The 10th of June, the King went to the Opera with the Dauphin, the Dauphiness, and the Duchess of Berry. The back of the stage opened and showed, in an immense perspective, the most illustrious kings of France; at the farthest line were the statue of Henry IV., Paris, its monuments, the Louvre. The 19th of June, Charles X. again accompanied by the family went to the Theatre-Italien. Il Viaggio A Reims was played. Le Moniteur, apropos of this work, said:—

"It is an opera of a mould which, under the forms of the Opera Buffa, presents some ideas not destitute of comedy, in which homage of love and respect is at times expressed with an art that French taste cannot disavow. The author, M. Bellochi, has conceived the praiseworthy idea of introducing personages of all the nations of Europe, joining with the French in their prayers for the happiness of our country and of the august family that governs us. The composer is M. Rossini. The Morceaux are worthy of the reputation of this celebrated master. Madame Pasta displayed all the resources of her admirable talent. Bouquets of roses and lilies were distributed to the ladies."

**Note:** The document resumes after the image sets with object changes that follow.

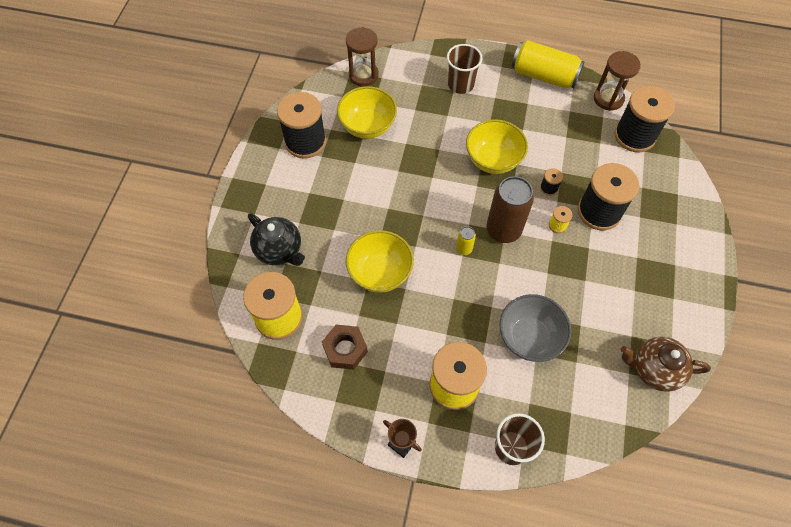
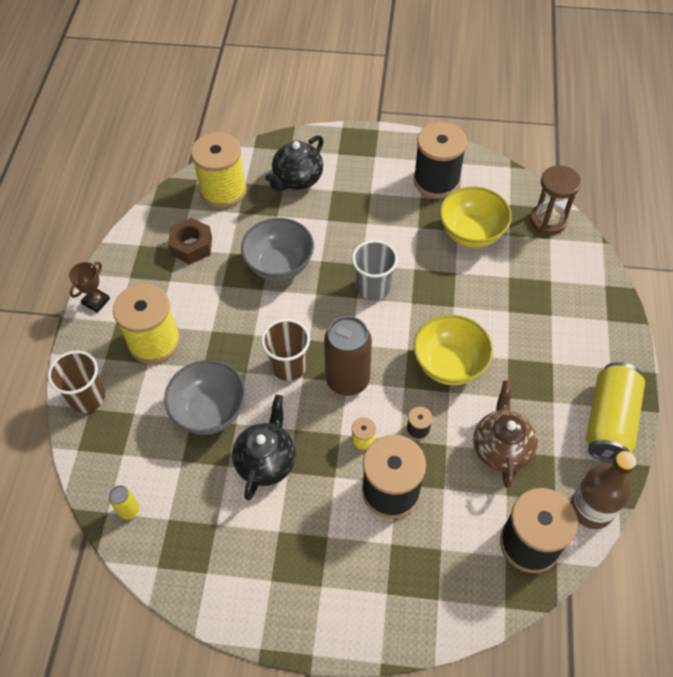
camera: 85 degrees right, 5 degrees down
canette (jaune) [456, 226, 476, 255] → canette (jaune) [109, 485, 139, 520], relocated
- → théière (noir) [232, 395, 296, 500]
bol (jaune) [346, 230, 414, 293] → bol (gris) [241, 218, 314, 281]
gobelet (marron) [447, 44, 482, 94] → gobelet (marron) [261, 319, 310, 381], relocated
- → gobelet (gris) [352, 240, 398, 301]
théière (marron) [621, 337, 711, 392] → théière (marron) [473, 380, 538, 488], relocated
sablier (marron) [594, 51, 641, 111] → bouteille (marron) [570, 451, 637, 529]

There was an endless series of fetes, receptions, balls at court, at the houses of the ministers of the foreign ambassador, theatrical representations retracing the incidents of the coronation. The cities of the provinces imitated the example of Paris. All this movement stimulated business, and France appeared happy. But to an acute observer it was plain that the pomps of the coronation and the fetes that followed it pleased the people of the court more than the bourgeoisie. The Count d'Haussonville says, apropos of the nobility at that time:—

"I had the feeling—educated as I was at college, and provided early with a sort of precocious experience, the precious fruit of public education—that the nobility was a world a little apart. I instinctively perceived how much the preoccupations of the persons with whom I was then passing my time were of a nature particular, special to their class, not opposed—that would be saying too much certainly—but a little foreign to the great currents that swayed the opinion of their contemporaries. They had their way of loving the King and their country which was not very comprehensible, nor even, perhaps, very acceptable, to the mass of the people and the bourgeois classes, who were rather inclined to remain cold or even sullen in the presence of certain manifestations of an ultra-royalism, the outward signs of which were not always at this time entirely circumspect."

To one regarding the horizon attentively there were already some dark spots on the bright azure of the heavens. The struggles of the rival classes of French society existed in a latent state. The white flag had not made the tricolor forgotten. Charles X., consecrated by an archbishop, did not efface the memory of Napoleon crowned by a pope, and beneath royalist France were pressing upward already Bonapartist France and Revolutionary France.